On the flip side the biennial NATO Reforger exercises were kind of fun. As kids we would make some extra cash bringing bores soldiers in their foxholes food and dink from the local grocery stores. Also watching a whole column of Chieftans or Leopard IIs cruise through town was pretty neat as well.
I loved that time of year too!! Lots of fun missions without fear of actually being shot down and tons of cool place to divert to. Reforger was tons of fun. The joint exercise was one of the few times you really worked with the other countries in an official manner.
 
Nike Missile Base?

We were planning on hurling tennis shoes at the Cubans? I don't think that's a credible defense strategy...

(somebody had to say it)
 
It pretty much dawned on me when I was 'bout 12 that if the Russians ever started to cross the Fulda Gap, that most of central europe would be vaporized in relatively quick order.
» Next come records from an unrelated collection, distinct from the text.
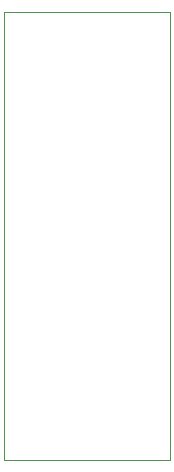
<source format=gbr>
%TF.GenerationSoftware,KiCad,Pcbnew,7.0.7-dirty*%
%TF.CreationDate,2023-09-27T11:33:23-05:00*%
%TF.ProjectId,BBB_JTAG_CTI20_SMT_TI20_SMT,4242425f-4a54-4414-975f-43544932305f,rev?*%
%TF.SameCoordinates,Original*%
%TF.FileFunction,Profile,NP*%
%FSLAX46Y46*%
G04 Gerber Fmt 4.6, Leading zero omitted, Abs format (unit mm)*
G04 Created by KiCad (PCBNEW 7.0.7-dirty) date 2023-09-27 11:33:23*
%MOMM*%
%LPD*%
G01*
G04 APERTURE LIST*
%TA.AperFunction,Profile*%
%ADD10C,0.050000*%
%TD*%
G04 APERTURE END LIST*
D10*
X141501100Y-124003600D02*
X155501100Y-124003600D01*
X155501100Y-124003600D02*
X155501100Y-86003600D01*
X155501100Y-86003600D02*
X141501100Y-86003600D01*
X141501100Y-86003600D02*
X141501100Y-124003600D01*
M02*

</source>
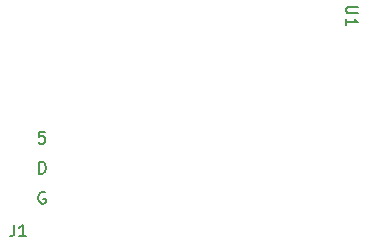
<source format=gbr>
%TF.GenerationSoftware,KiCad,Pcbnew,(5.99.0-2290-gd34f8fd4b)*%
%TF.CreationDate,2020-09-08T20:53:16+02:00*%
%TF.ProjectId,audio-esp32,61756469-6f2d-4657-9370-33322e6b6963,rev?*%
%TF.SameCoordinates,Original*%
%TF.FileFunction,Legend,Top*%
%TF.FilePolarity,Positive*%
%FSLAX46Y46*%
G04 Gerber Fmt 4.6, Leading zero omitted, Abs format (unit mm)*
G04 Created by KiCad (PCBNEW (5.99.0-2290-gd34f8fd4b)) date 2020-09-08 20:53:16*
%MOMM*%
%LPD*%
G01*
G04 APERTURE LIST*
%ADD10C,0.150000*%
G04 APERTURE END LIST*
D10*
%TO.C,J1*%
X131238666Y-90106380D02*
X131238666Y-90820666D01*
X131191047Y-90963523D01*
X131095809Y-91058761D01*
X130952952Y-91106380D01*
X130857714Y-91106380D01*
X132238666Y-91106380D02*
X131667238Y-91106380D01*
X131952952Y-91106380D02*
X131952952Y-90106380D01*
X131857714Y-90249238D01*
X131762476Y-90344476D01*
X131667238Y-90392095D01*
X133865904Y-87384000D02*
X133770666Y-87336380D01*
X133627809Y-87336380D01*
X133484952Y-87384000D01*
X133389714Y-87479238D01*
X133342095Y-87574476D01*
X133294476Y-87764952D01*
X133294476Y-87907809D01*
X133342095Y-88098285D01*
X133389714Y-88193523D01*
X133484952Y-88288761D01*
X133627809Y-88336380D01*
X133723047Y-88336380D01*
X133865904Y-88288761D01*
X133913523Y-88241142D01*
X133913523Y-87907809D01*
X133723047Y-87907809D01*
X133342095Y-85796380D02*
X133342095Y-84796380D01*
X133580190Y-84796380D01*
X133723047Y-84844000D01*
X133818285Y-84939238D01*
X133865904Y-85034476D01*
X133913523Y-85224952D01*
X133913523Y-85367809D01*
X133865904Y-85558285D01*
X133818285Y-85653523D01*
X133723047Y-85748761D01*
X133580190Y-85796380D01*
X133342095Y-85796380D01*
X133842095Y-82256380D02*
X133365904Y-82256380D01*
X133318285Y-82732571D01*
X133365904Y-82684952D01*
X133461142Y-82637333D01*
X133699238Y-82637333D01*
X133794476Y-82684952D01*
X133842095Y-82732571D01*
X133889714Y-82827809D01*
X133889714Y-83065904D01*
X133842095Y-83161142D01*
X133794476Y-83208761D01*
X133699238Y-83256380D01*
X133461142Y-83256380D01*
X133365904Y-83208761D01*
X133318285Y-83161142D01*
%TO.C,U1*%
X160357619Y-71666345D02*
X159548095Y-71666345D01*
X159452857Y-71713964D01*
X159405238Y-71761583D01*
X159357619Y-71856821D01*
X159357619Y-72047297D01*
X159405238Y-72142535D01*
X159452857Y-72190154D01*
X159548095Y-72237773D01*
X160357619Y-72237773D01*
X159357619Y-73237773D02*
X159357619Y-72666345D01*
X159357619Y-72952059D02*
X160357619Y-72952059D01*
X160214761Y-72856821D01*
X160119523Y-72761583D01*
X160071904Y-72666345D01*
%TD*%
M02*

</source>
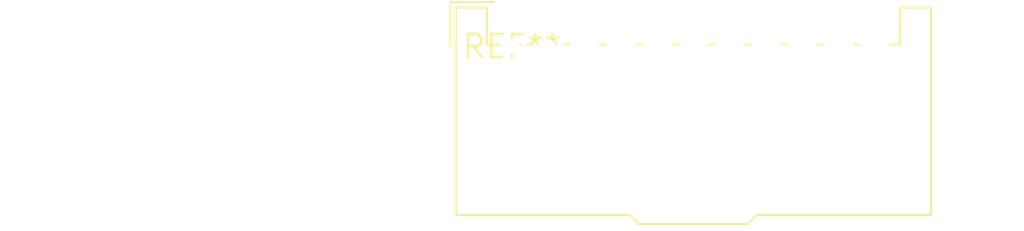
<source format=kicad_pcb>
(kicad_pcb (version 20240108) (generator pcbnew)

  (general
    (thickness 1.6)
  )

  (paper "A4")
  (layers
    (0 "F.Cu" signal)
    (31 "B.Cu" signal)
    (32 "B.Adhes" user "B.Adhesive")
    (33 "F.Adhes" user "F.Adhesive")
    (34 "B.Paste" user)
    (35 "F.Paste" user)
    (36 "B.SilkS" user "B.Silkscreen")
    (37 "F.SilkS" user "F.Silkscreen")
    (38 "B.Mask" user)
    (39 "F.Mask" user)
    (40 "Dwgs.User" user "User.Drawings")
    (41 "Cmts.User" user "User.Comments")
    (42 "Eco1.User" user "User.Eco1")
    (43 "Eco2.User" user "User.Eco2")
    (44 "Edge.Cuts" user)
    (45 "Margin" user)
    (46 "B.CrtYd" user "B.Courtyard")
    (47 "F.CrtYd" user "F.Courtyard")
    (48 "B.Fab" user)
    (49 "F.Fab" user)
    (50 "User.1" user)
    (51 "User.2" user)
    (52 "User.3" user)
    (53 "User.4" user)
    (54 "User.5" user)
    (55 "User.6" user)
    (56 "User.7" user)
    (57 "User.8" user)
    (58 "User.9" user)
  )

  (setup
    (pad_to_mask_clearance 0)
    (pcbplotparams
      (layerselection 0x00010fc_ffffffff)
      (plot_on_all_layers_selection 0x0000000_00000000)
      (disableapertmacros false)
      (usegerberextensions false)
      (usegerberattributes false)
      (usegerberadvancedattributes false)
      (creategerberjobfile false)
      (dashed_line_dash_ratio 12.000000)
      (dashed_line_gap_ratio 3.000000)
      (svgprecision 4)
      (plotframeref false)
      (viasonmask false)
      (mode 1)
      (useauxorigin false)
      (hpglpennumber 1)
      (hpglpenspeed 20)
      (hpglpendiameter 15.000000)
      (dxfpolygonmode false)
      (dxfimperialunits false)
      (dxfusepcbnewfont false)
      (psnegative false)
      (psa4output false)
      (plotreference false)
      (plotvalue false)
      (plotinvisibletext false)
      (sketchpadsonfab false)
      (subtractmaskfromsilk false)
      (outputformat 1)
      (mirror false)
      (drillshape 1)
      (scaleselection 1)
      (outputdirectory "")
    )
  )

  (net 0 "")

  (footprint "Molex_MicroClasp_55935-1110_1x11_P2.00mm_Horizontal" (layer "F.Cu") (at 0 0))

)

</source>
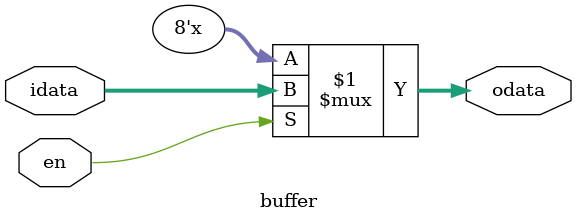
<source format=v>
/*MIT License

Copyright (c) 2020 Debtanu Mukherjee

Permission is hereby granted, free of charge, to any person obtaining a copy
of this software and associated documentation files (the "Software"), to deal
in the Software without restriction, including without limitation the rights
to use, copy, modify, merge, publish, distribute, sublicense, and/or sell
copies of the Software, and to permit persons to whom the Software is
furnished to do so, subject to the following conditions:

The above copyright notice and this permission notice shall be included in all
copies or substantial portions of the Software.

THE SOFTWARE IS PROVIDED "AS IS", WITHOUT WARRANTY OF ANY KIND, EXPRESS OR
IMPLIED, INCLUDING BUT NOT LIMITED TO THE WARRANTIES OF MERCHANTABILITY,
FITNESS FOR A PARTICULAR PURPOSE AND NONINFRINGEMENT. IN NO EVENT SHALL THE
AUTHORS OR COPYRIGHT HOLDERS BE LIABLE FOR ANY CLAIM, DAMAGES OR OTHER
LIABILITY, WHETHER IN AN ACTION OF CONTRACT, TORT OR OTHERWISE, ARISING FROM,
OUT OF OR IN CONNECTION WITH THE SOFTWARE OR THE USE OR OTHER DEALINGS IN THE
SOFTWARE.
*/

`timescale 10ns/1ns
module buffer(en , idata, odata);

parameter DATASIZE = 8;

input en;
input [DATASIZE-1:0] idata;
output [DATASIZE-1:0] odata;

assign odata = (en) ? idata : {DATASIZE{1'bz}};

endmodule

</source>
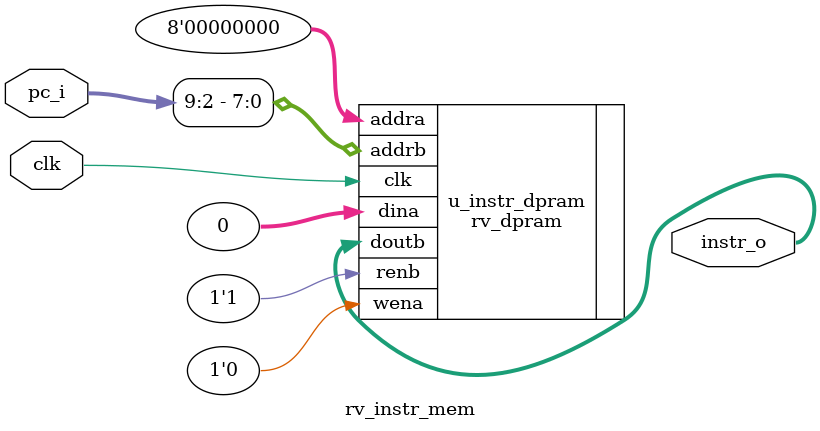
<source format=v>

`timescale 1ns / 1ps

module rv_instr_mem(
    input           clk,
    input   [63:0]  pc_i,
    output  [31:0]  instr_o
);

//------------------------ INST ------------------------//

rv_dpram #(
    .WIDTH (32),
    .DEPTH (256)
) u_instr_dpram (
    .clk(clk),
    .wena(1'b0),
    .addra(8'b0),  // [clog2(DEPTH)-1:0]
    .dina(32'b0),    // [WIDTH-1:0]
    .renb(1'b1),
    .addrb(pc_i[9:2]),  // [clog2(DEPTH)-1:0]   // larger is not supported
    .doutb(instr_o)   // [WIDTH-1:0]
);

endmodule

</source>
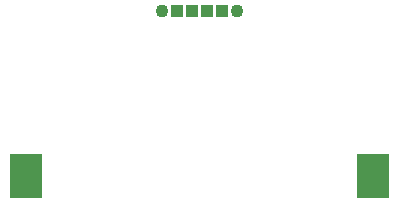
<source format=gbr>
G04 EAGLE Gerber RS-274X export*
G75*
%MOMM*%
%FSLAX34Y34*%
%LPD*%
%INSoldermask Bottom*%
%IPPOS*%
%AMOC8*
5,1,8,0,0,1.08239X$1,22.5*%
G01*
%ADD10R,2.803200X3.703200*%
%ADD11R,1.103200X1.103200*%
%ADD12C,1.103200*%


D10*
X317000Y170000D03*
X23000Y170000D03*
D11*
X163650Y310000D03*
X150950Y310000D03*
D12*
X138250Y310000D03*
X201750Y310000D03*
D11*
X176350Y310000D03*
X189050Y310000D03*
M02*

</source>
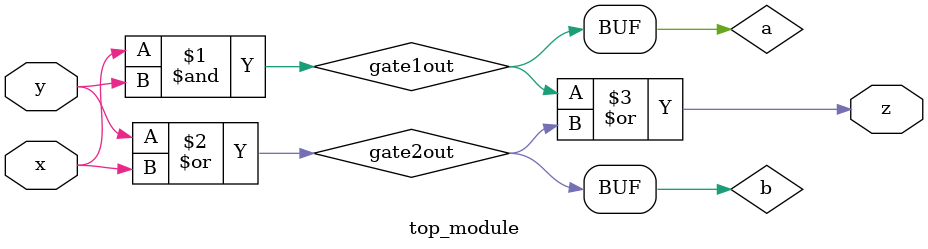
<source format=sv>
module top_module(
    input x,
    input y,
    output z
);

    wire a;
    wire b;

    and gate1(a, x, y);
    assign gate1out = a;

    or gate2(b, y, x);
    assign gate2out = b;

    or gate3(z, gate1out, gate2out);

endmodule

</source>
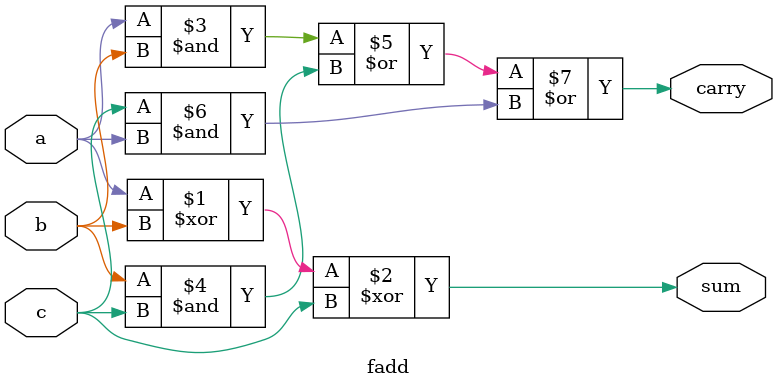
<source format=v>
module top_module (
    input [3:0] x,
    input [3:0] y, 
    output [4:0] sum);
    wire [2:0] w;
    fadd f1(x[0],y[0],1'b0,sum[0],w[0]);
    fadd f2(x[1],y[1],w[0],sum[1],w[1]);
    fadd f3(x[2],y[2],w[1],sum[2],w[2]);
    fadd f4(x[3],y[3],w[2], sum[3],sum[4]);
endmodule

module fadd(input a, b, c, output sum ,carry);
    assign sum = a^b^c;
    assign carry = a&b | b&c | c&a;
endmodule


</source>
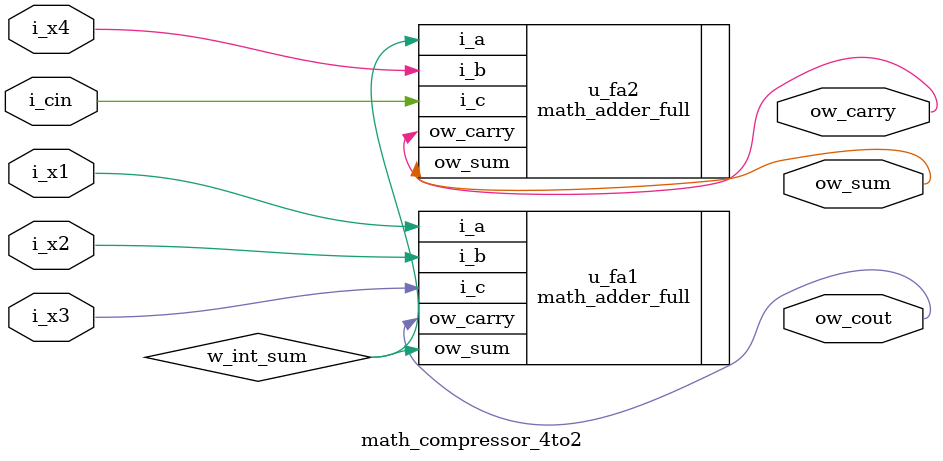
<source format=sv>

`timescale 1ns / 1ps

module math_compressor_4to2 (
    input  logic i_x1, i_x2, i_x3, i_x4,
    input  logic i_cin,
    output logic ow_sum,
    output logic ow_carry,
    output logic ow_cout
);
    logic w_int_sum, w_int_carry;

    // First 3:2: X1, X2, X3
    math_adder_full u_fa1 (
        .i_a     (i_x1),
        .i_b     (i_x2),
        .i_c     (i_x3),
        .ow_sum  (w_int_sum),
        .ow_carry(ow_cout)       // Cout independent of Cin!
    );

    // Second 3:2: int_sum, X4, Cin
    math_adder_full u_fa2 (
        .i_a     (w_int_sum),
        .i_b     (i_x4),
        .i_c     (i_cin),
        .ow_sum  (ow_sum),
        .ow_carry(ow_carry)
    );

endmodule : math_compressor_4to2


</source>
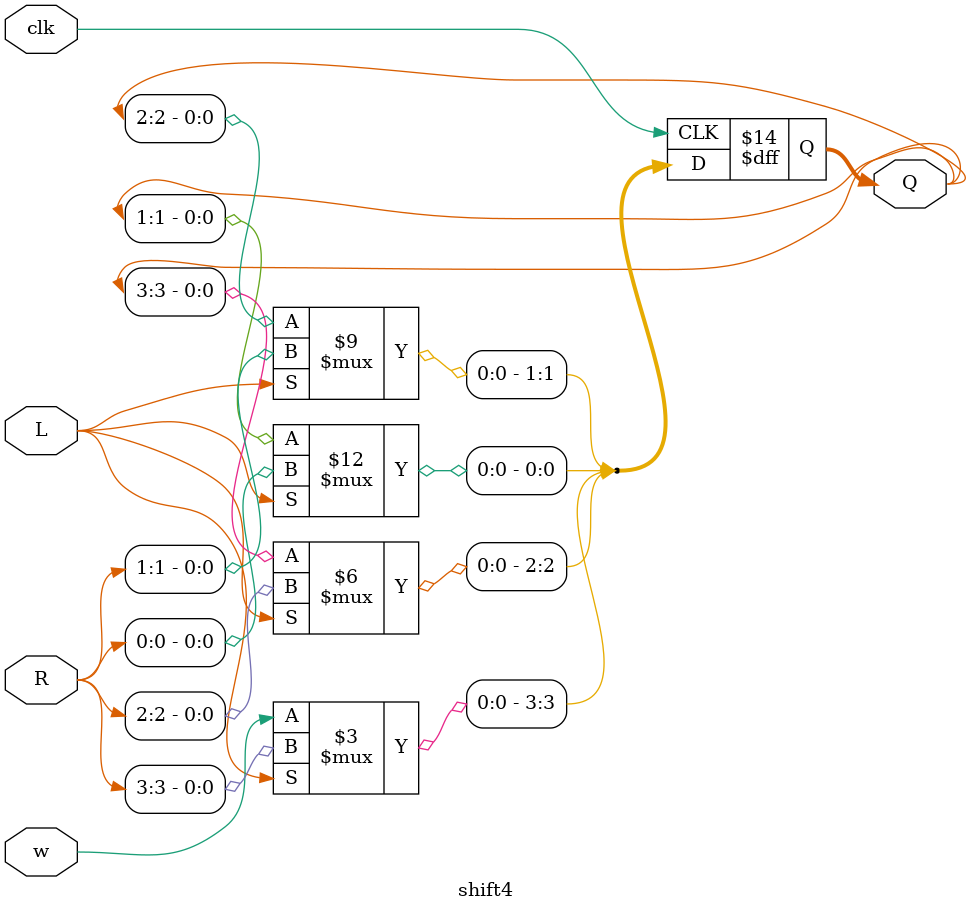
<source format=v>
module shift4(
  R, L, w, clk, Q
);
input [3:0] R;
input L, w, clk;
output reg [3:0] Q;
always @(posedge clk) begin
  if(L)
    Q <= R;
  else
  begin
    Q[0] <= Q[1];
    Q[1] <= Q[2];
    Q[2] <= Q[3];
    Q[3] <= w;
  end
end

endmodule
</source>
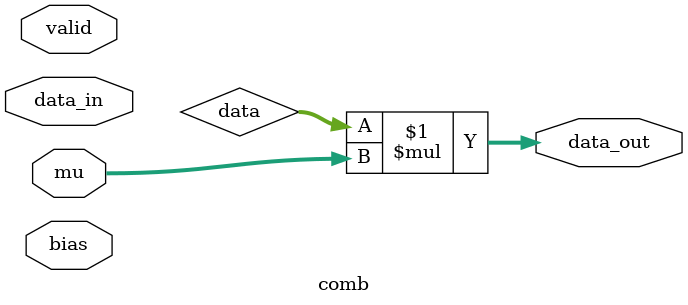
<source format=v>
`include "./sigmoid.v"

module comb#(
    parameter bitwidth  =32,
	parameter inputBitwidth =16,
	parameter fracBitwidth = 7
)(
    input [bitwidth-1:0]data_in,
    input [inputBitwidth-1:0]bias,
	input [inputBitwidth-1:0]mu,
    input valid,
	
    output [bitwidth-1:0]data_out
);

    wire [bitwidth-1:0] data;
    /*combination logic*/

    //linear regression
    `ifdef LINEAR
    assign data=data_in-bias;
    `endif

    //SVM
    `ifdef SVM
    assign data=((data_in*bias)>=(1<<fracBitwidth))?-bias:0;
    `endif

    //logistic regression
    `ifdef LOGISTIC
    wire[bitwidth-1:0] diff;
    assign diff=data_in-bias;
    sigmoid sigmoid1(
        .in(diff),
        .out(data)
    );
    `endif


    //assign data_out=data&valid;
	assign data_out=data*mu;
endmodule


</source>
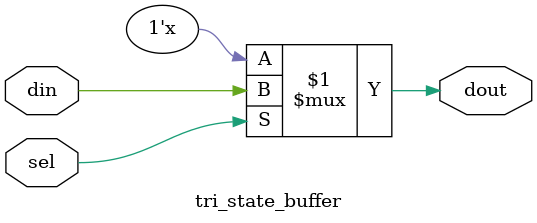
<source format=v>
module tri_state_buffer(
    input din, 
    input sel,
    output dout
);
    // Tri-state buffer, Active-High EN
    bufif1(dout, din, sel);

endmodule
</source>
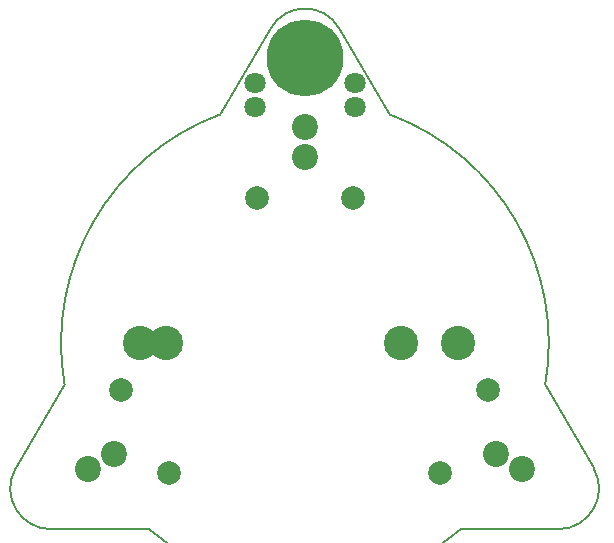
<source format=gbs>
%TF.GenerationSoftware,KiCad,Pcbnew,4.0.2+e4-6225~38~ubuntu15.10.1-stable*%
%TF.CreationDate,2016-05-27T15:45:48+05:30*%
%TF.ProjectId,MAP4,4D4150342E6B696361645F7063620000,1*%
%TF.FileFunction,Soldermask,Bot*%
%FSLAX46Y46*%
G04 Gerber Fmt 4.6, Leading zero omitted, Abs format (unit mm)*
G04 Created by KiCad (PCBNEW 4.0.2+e4-6225~38~ubuntu15.10.1-stable) date Fri May 27 15:45:48 2016*
%MOMM*%
G01*
G04 APERTURE LIST*
%ADD10C,0.050800*%
%ADD11C,0.150000*%
%ADD12C,6.496000*%
%ADD13C,2.200000*%
%ADD14C,2.000000*%
%ADD15C,2.900000*%
%ADD16C,1.800000*%
G04 APERTURE END LIST*
D10*
D11*
X46499968Y4752174D02*
G75*
G03X49450000Y9900000I-49968J3447826D01*
G01*
X45350000Y17000000D02*
X49450000Y9900000D01*
X45347375Y17000452D02*
G75*
G03X32200000Y39850000I-20347375J3499548D01*
G01*
X27900000Y47150000D02*
X32200000Y39850000D01*
X27900000Y47150000D02*
G75*
G03X22100000Y47150000I-2900000J-1650000D01*
G01*
X17800000Y39850000D02*
X22100000Y47150000D01*
X17799072Y39852496D02*
G75*
G03X4650000Y17000000I7200928J-19352496D01*
G01*
X500000Y9900000D02*
X4650000Y17000000D01*
X498108Y9901071D02*
G75*
G03X3550000Y4750000I3001892J-1701071D01*
G01*
X11800000Y4750000D02*
X3550000Y4750000D01*
X11800000Y4750000D02*
G75*
G03X38200000Y4750000I13200000J15750000D01*
G01*
X46500000Y4750000D02*
X38200000Y4750000D01*
D12*
X25000000Y44650000D03*
D13*
X6650148Y9865000D03*
X8849852Y11135000D03*
X43349852Y9865000D03*
X41150148Y11135000D03*
X25000000Y38770000D03*
X25000000Y36230000D03*
D14*
X29064000Y32750000D03*
X20936000Y32750000D03*
X9468000Y16519527D03*
X13532000Y9480473D03*
X40532000Y16519527D03*
X36468000Y9480473D03*
D15*
X33100000Y20500000D03*
X13200000Y20500000D03*
X11000000Y20500000D03*
X38000000Y20500000D03*
D16*
X20750000Y40500000D03*
X20750000Y42500000D03*
X29250000Y40500000D03*
X29250000Y42500000D03*
M02*

</source>
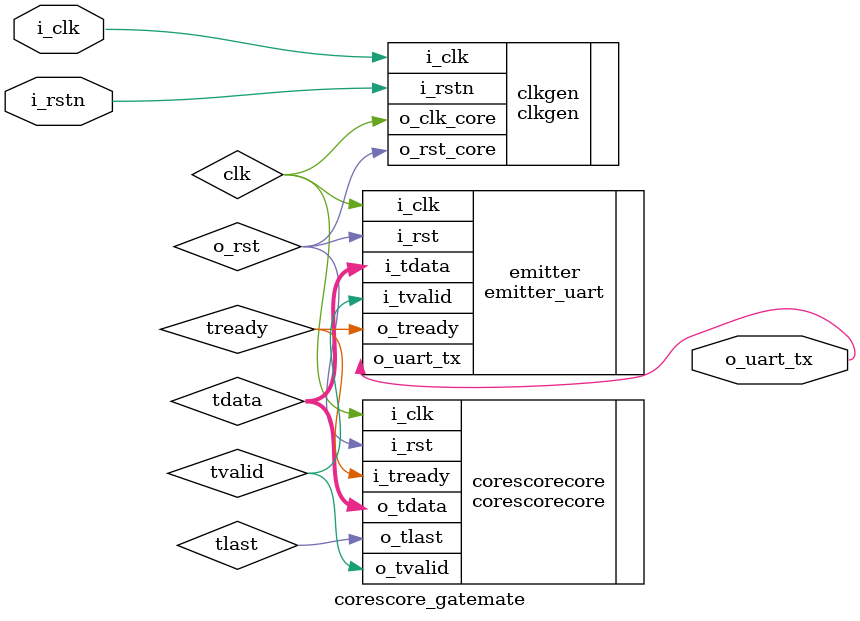
<source format=v>
module corescore_gatemate
  (
   input i_clk,
   input i_rstn,
   output wire o_uart_tx);

   wire        clk;
   wire        o_rst;

  //Create a 16MHz clock from 10MHz using PLL
  clkgen clkgen
    (.i_clk     (i_clk),
     .i_rstn    (i_rstn),
     .o_clk_core(clk),
     .o_rst_core(o_rst));

   wire [7:0]  tdata;
   wire        tlast;
   wire        tvalid;
   wire        tready;

   corescorecore corescorecore
     (.i_clk     (clk),
      .i_rst     (o_rst),
      .o_tdata   (tdata),
      .o_tlast   (tlast),
      .o_tvalid  (tvalid),
      .i_tready  (tready));

   emitter_uart emitter
     (.i_clk     (clk),
      .i_rst     (o_rst),
      .i_tdata    (tdata),
      .i_tvalid   (tvalid),
      .o_tready   (tready),
      .o_uart_tx (o_uart_tx));

endmodule

</source>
Back in those days, it was a question of when, not if. That's what was kinda scary - the almost foregone conclusion that, eventually, they were comin' through. :frown3:
 
If you've ever attended Summerfest in Milwaukee (or gone fishing in Lake Michigan from that park), you were on an old Nike missile site.

Thanks, Jay! I'm not a native of Milwaukee, but I've gone to Summerfest since I was in HS in Chicago. If you ever make it up to one, give me a ring and I'll buy the first round.


Kent, what great links. I'm overlooking that site as I type this, from the 21st floor of the Wells Fargo building. Pretty cool!

Kent, you get the same Summerfest offer as well!